Only the stretch below from the line holding "(663, 227) = (542, 265): picture -> none" through the line holding "(285, 366) = (250, 260): donut" should be restated, word for word and with both ends included; pictures stay out.

(Data extracted from a collection)
⁂

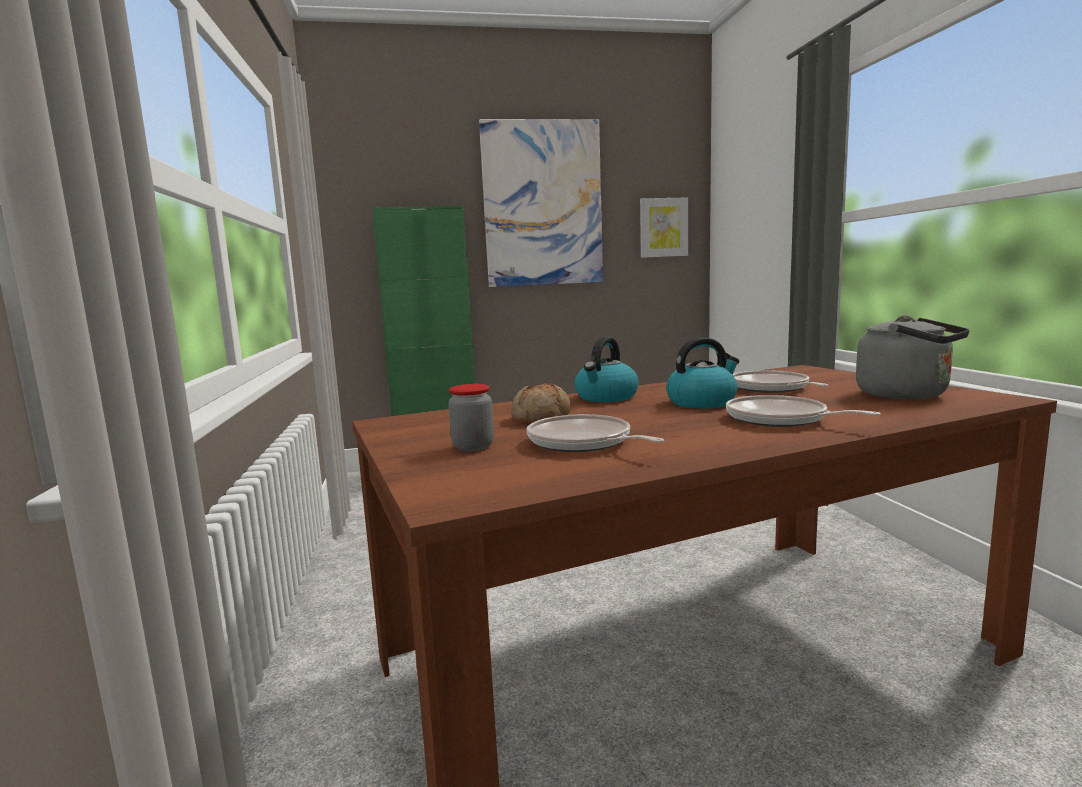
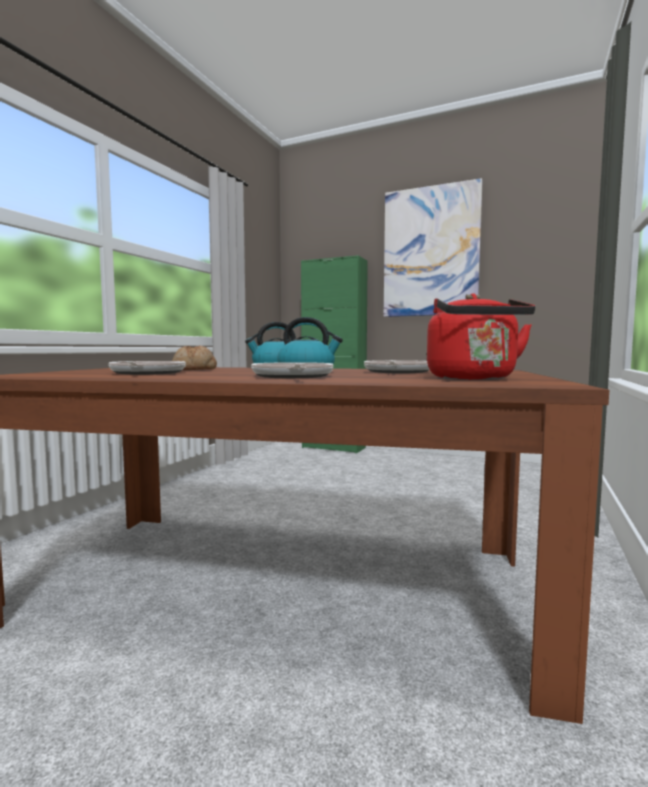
camera: 35 degrees right, 5 degrees down
(473, 447) = (106, 371): jar -> none
(663, 227) = (542, 265): picture -> none
(907, 395) = (474, 379): grey kettle -> red kettle

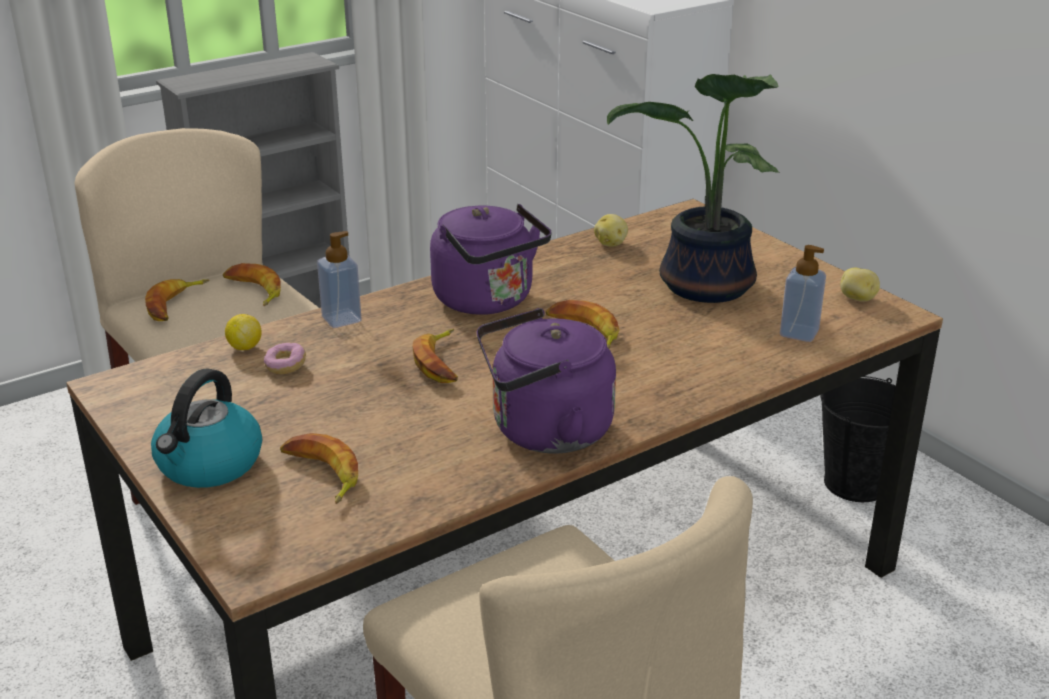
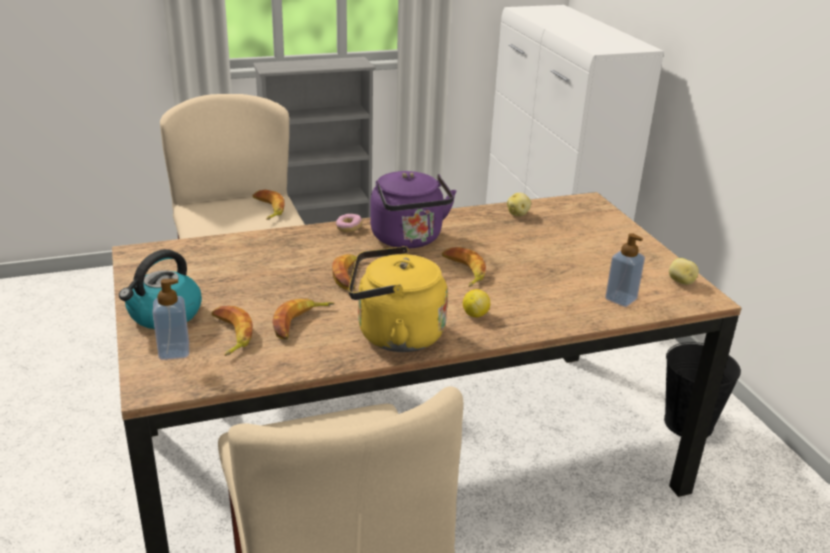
camera: 15 degrees right, 0 degrees up
(175, 305) = (214, 210): banana -> banana (300, 323)
(245, 347) = (232, 243): lemon -> lemon (475, 314)
(285, 366) = (250, 260): donut -> donut (349, 228)
(341, 319) = (304, 235): soap dispenser -> soap dispenser (174, 351)
(544, 432) = (394, 335): purple kettle -> yellow kettle
(703, 288) = (567, 255): potted plant -> none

⁂

● OUTPUT FOR THIS TASK:
(663, 227) = (542, 265): picture -> none
(907, 395) = (474, 379): grey kettle -> red kettle

camera: 15 degrees right, 0 degrees up
(175, 305) = (214, 210): banana -> banana (300, 323)
(245, 347) = (232, 243): lemon -> lemon (475, 314)
(285, 366) = (250, 260): donut -> donut (349, 228)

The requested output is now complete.